Nothing but the pictures is dropped; write out all the remaining data below exactly.

▶ Recorded information
◆ ◆ ◆ ◆ ◆

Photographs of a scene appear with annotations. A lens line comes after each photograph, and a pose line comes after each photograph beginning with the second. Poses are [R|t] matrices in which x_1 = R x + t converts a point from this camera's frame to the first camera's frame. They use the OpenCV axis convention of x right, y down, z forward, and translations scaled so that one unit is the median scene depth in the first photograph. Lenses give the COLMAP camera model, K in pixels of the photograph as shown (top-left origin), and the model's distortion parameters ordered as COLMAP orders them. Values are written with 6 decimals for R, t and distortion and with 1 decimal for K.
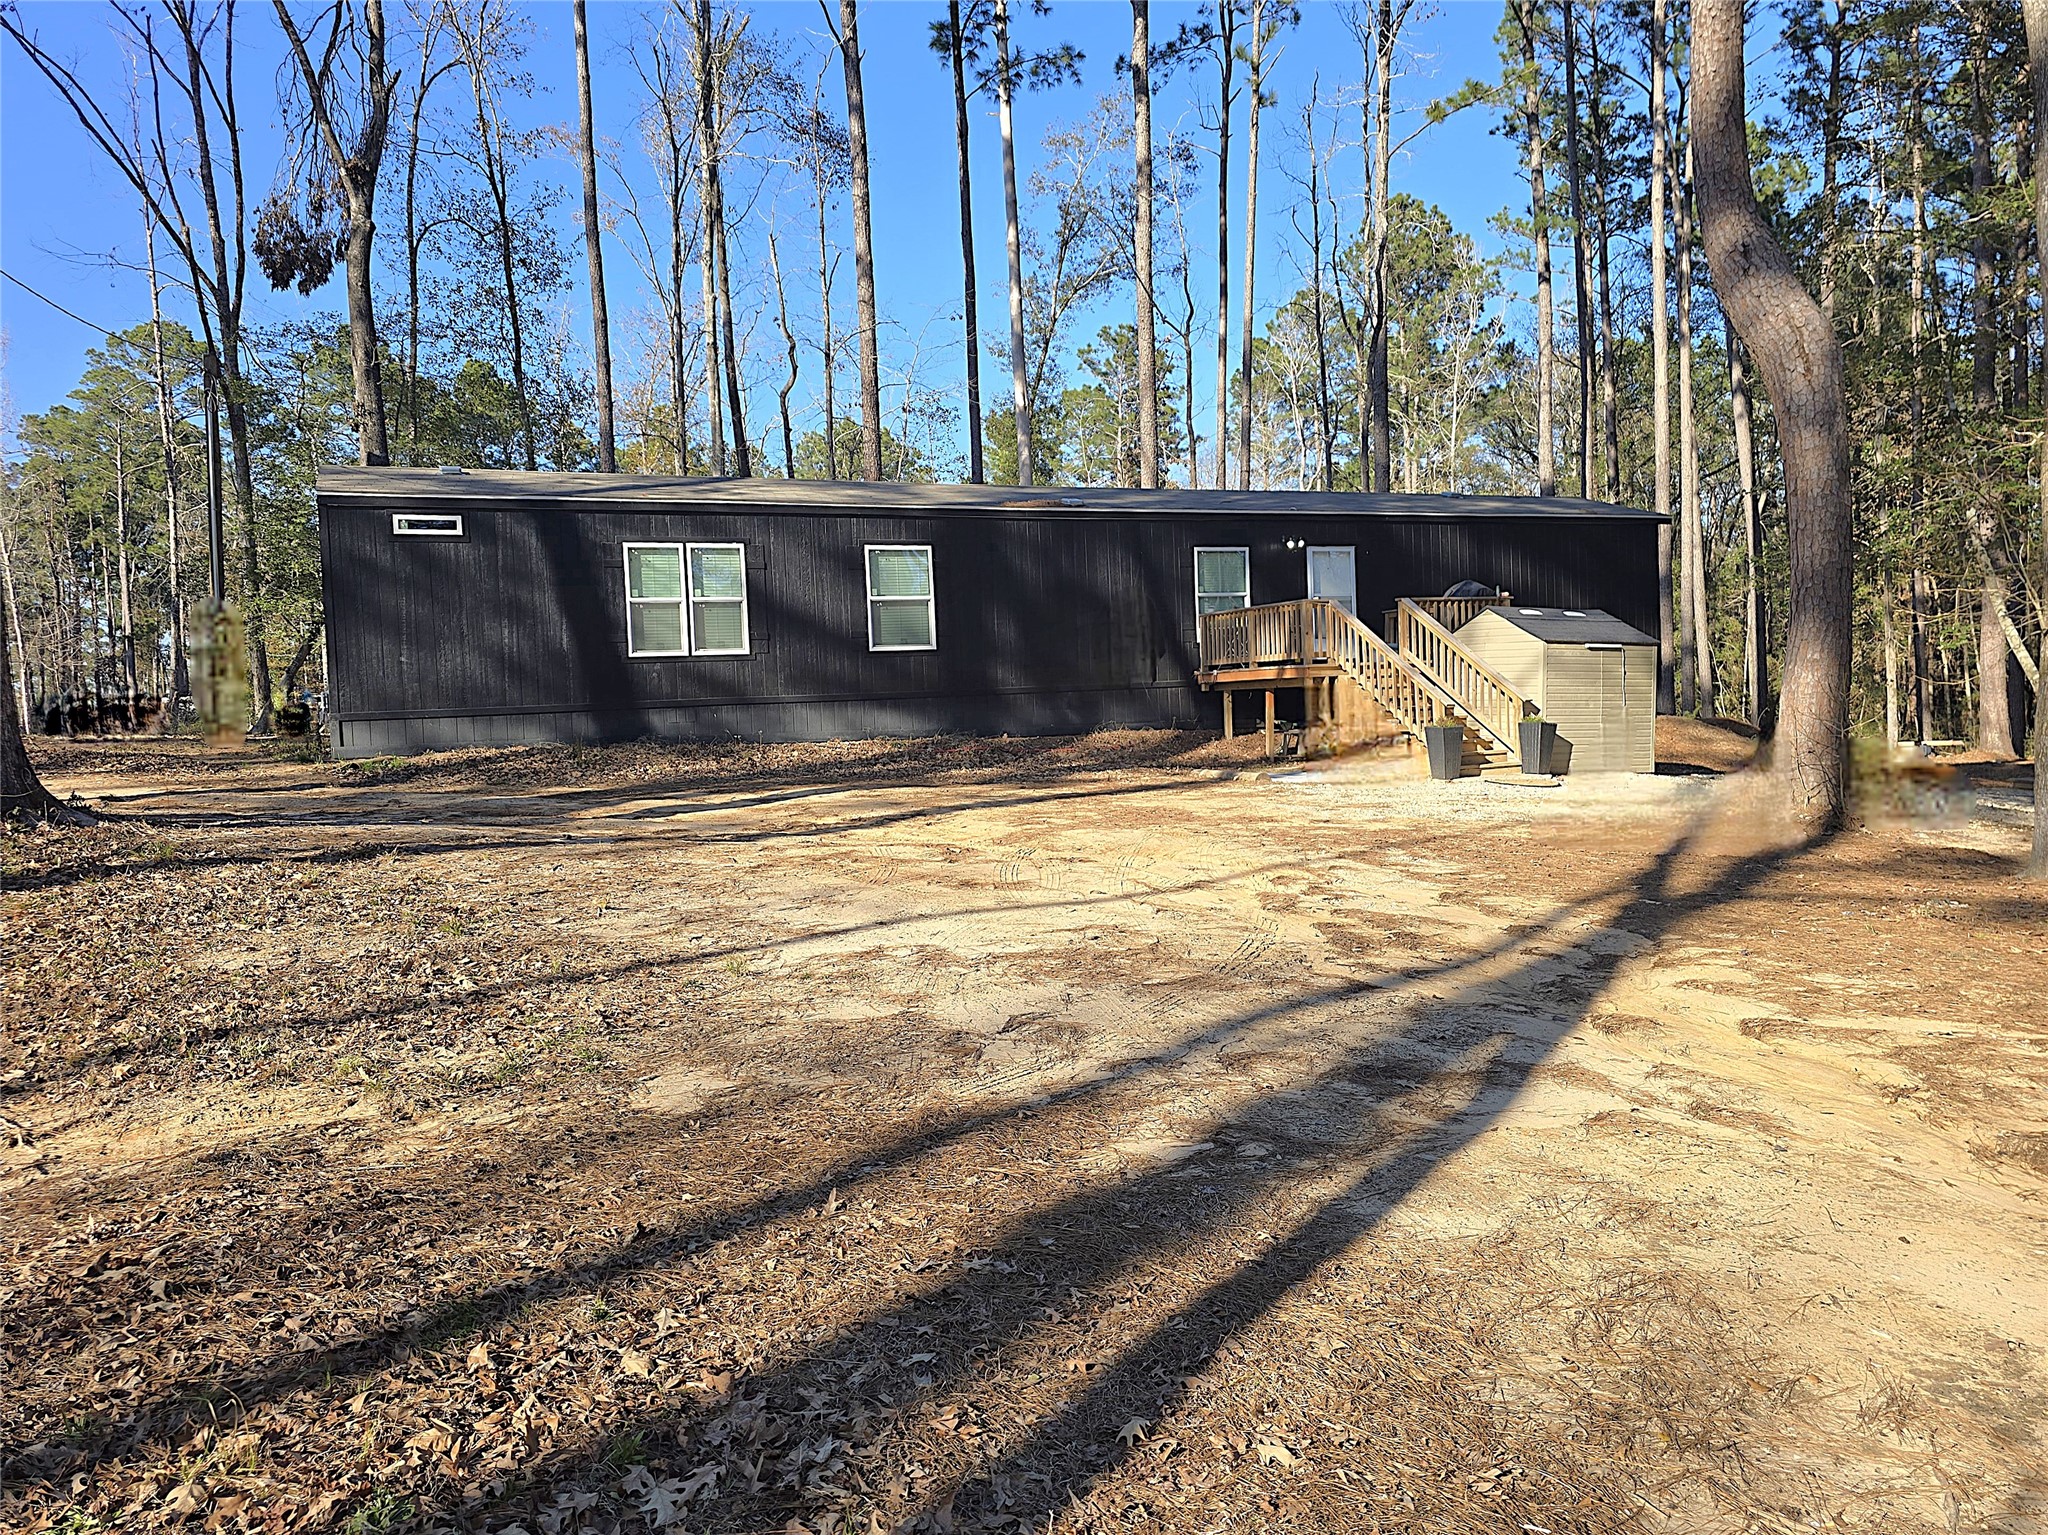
lens RADIAL K [[1364.3, 0, 1017.2], [0, 1364.3, 759.5], [0, 0, 1]] dist [0.044458, -0.008519]
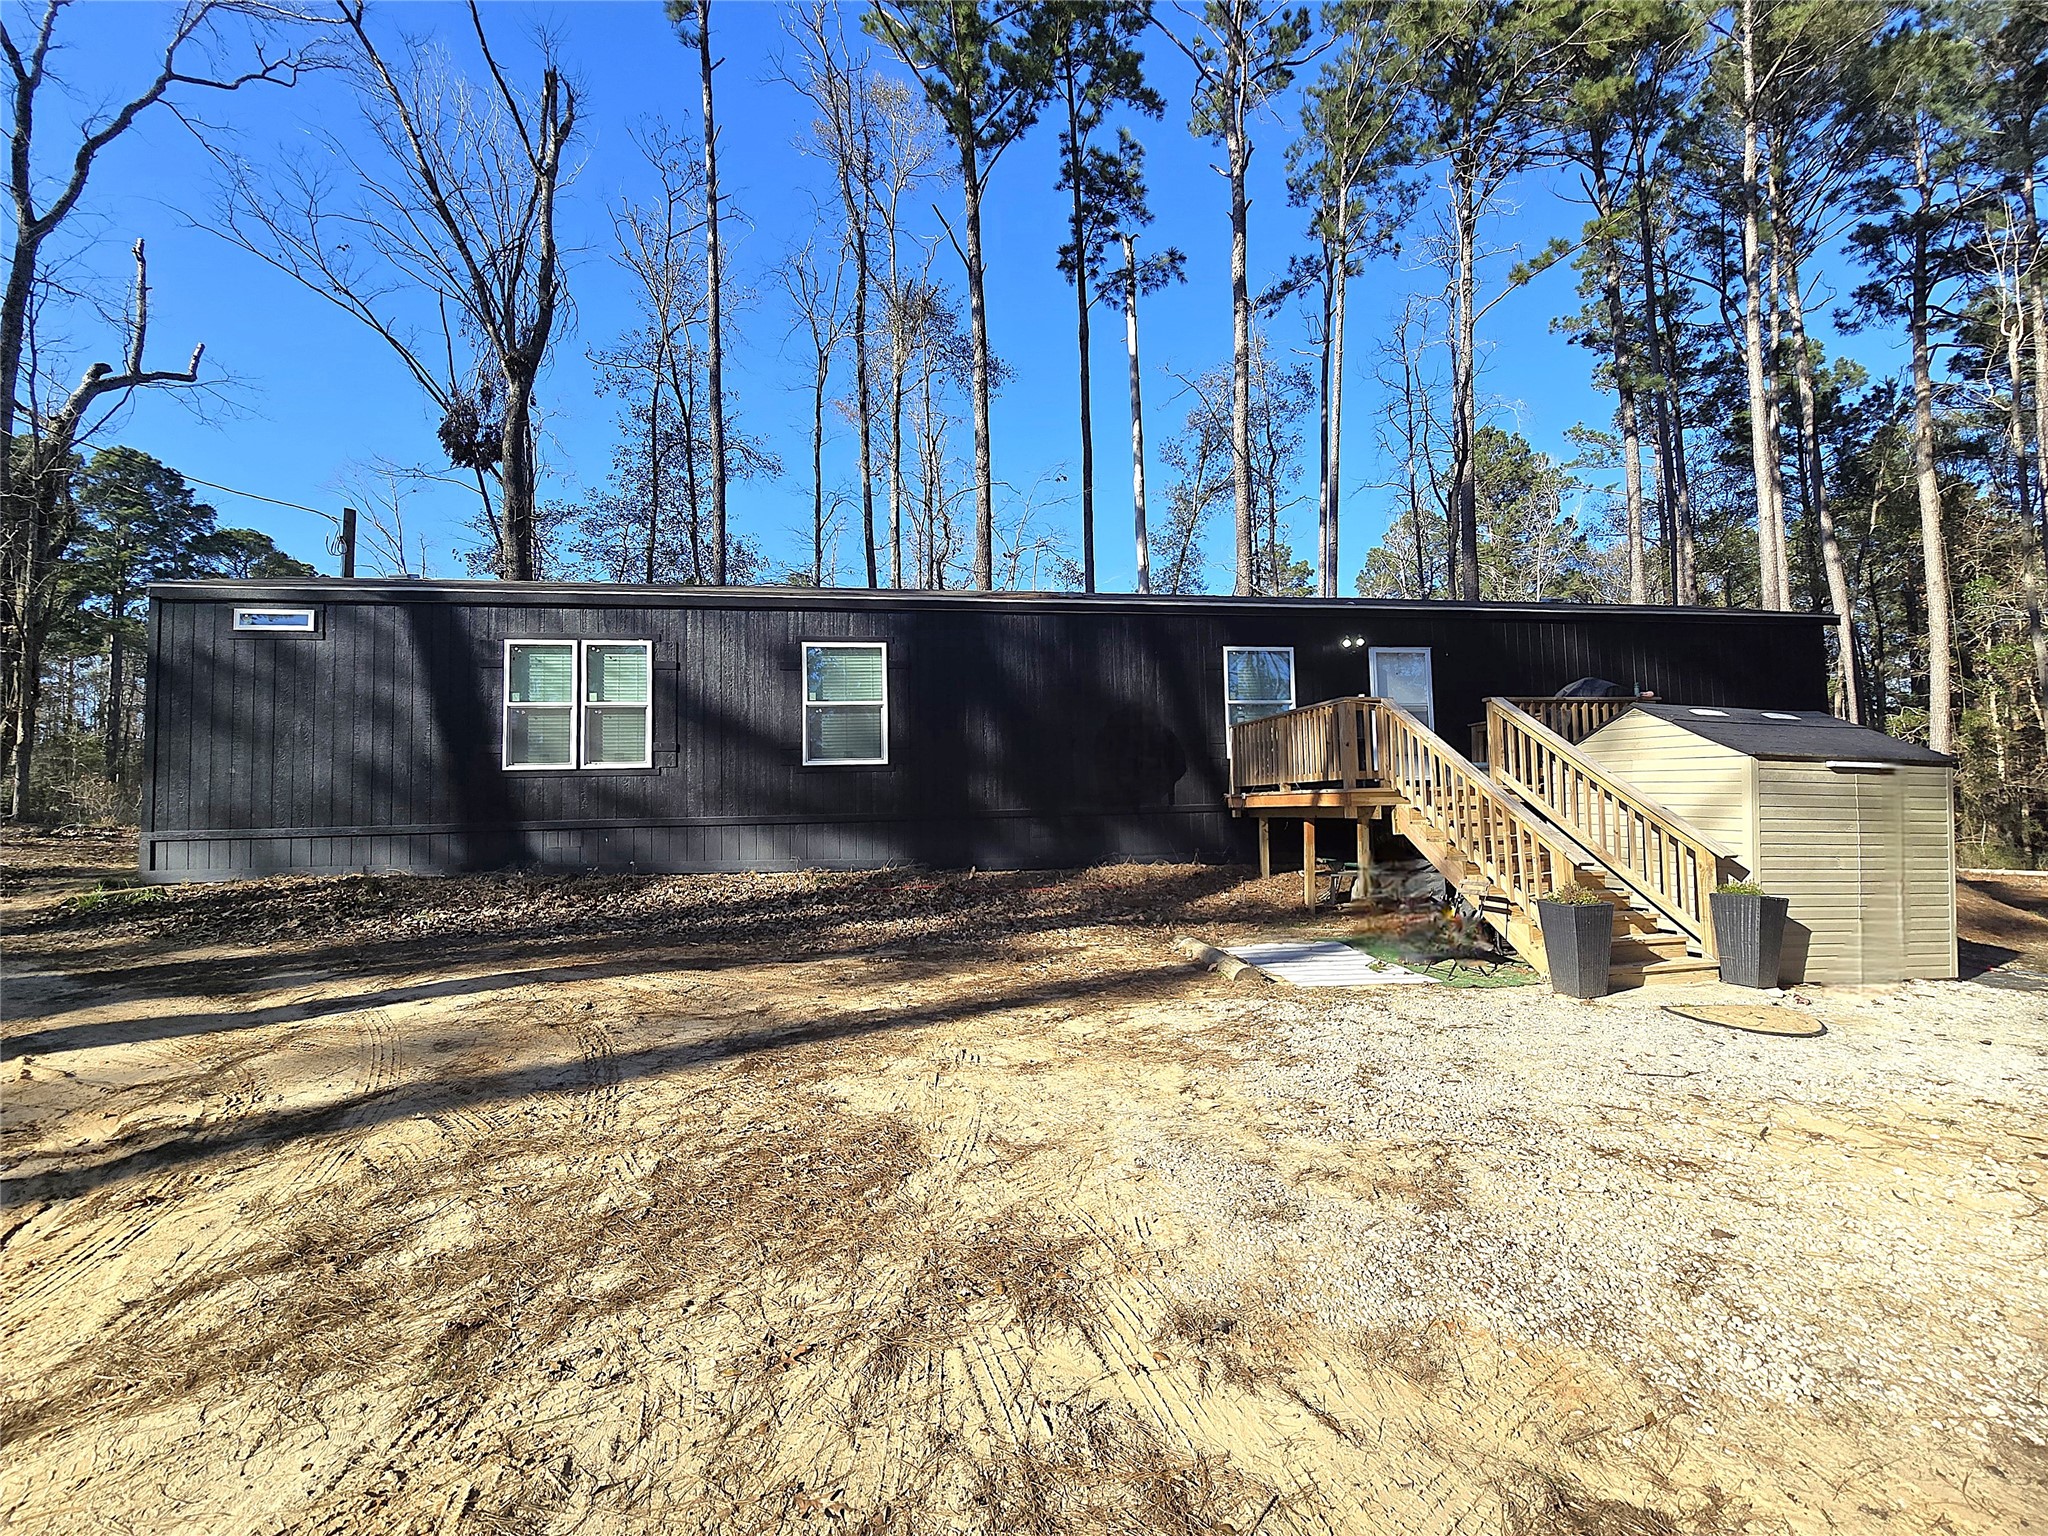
lens RADIAL K [[837.0, 0, 1038.0], [0, 837.0, 787.5], [0, 0, 1]] dist [-0.002631, 0.001044]
pose [[0.974471, 0.011835, -0.224203, 0.146117], [-0.025468, 0.997991, -0.058012, -0.038862], [0.223066, 0.062241, 0.972814, 0.519312]]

◆ ◆ ◆ ◆ ◆

▶ Expected output
Photographs of a scene appear with annotations. A lens line comes after each photograph, and a pose line comes after each photograph beginning with the second. Poses are [R|t] matrices in which x_1 = R x + t converts a point from this camera's frame to the first camera's frame. They use the OpenCV axis convention of x right, y down, z forward, and translations scaled so that one unit is the median scene depth in the first photograph. Lenses give the COLMAP camera model, K in pixels of the photograph as shown (top-left origin), and the model's distortion parameters ordered as COLMAP orders them. Values are written with 6 decimals for R, t and distortion and with 1 decimal for K.
lens RADIAL K [[1364.3, 0, 1017.2], [0, 1364.3, 759.5], [0, 0, 1]] dist [0.044458, -0.008519]
lens RADIAL K [[837.0, 0, 1038.0], [0, 837.0, 787.5], [0, 0, 1]] dist [-0.002631, 0.001044]
pose [[0.974471, 0.011835, -0.224203, 0.146117], [-0.025468, 0.997991, -0.058012, -0.038862], [0.223066, 0.062241, 0.972814, 0.519312]]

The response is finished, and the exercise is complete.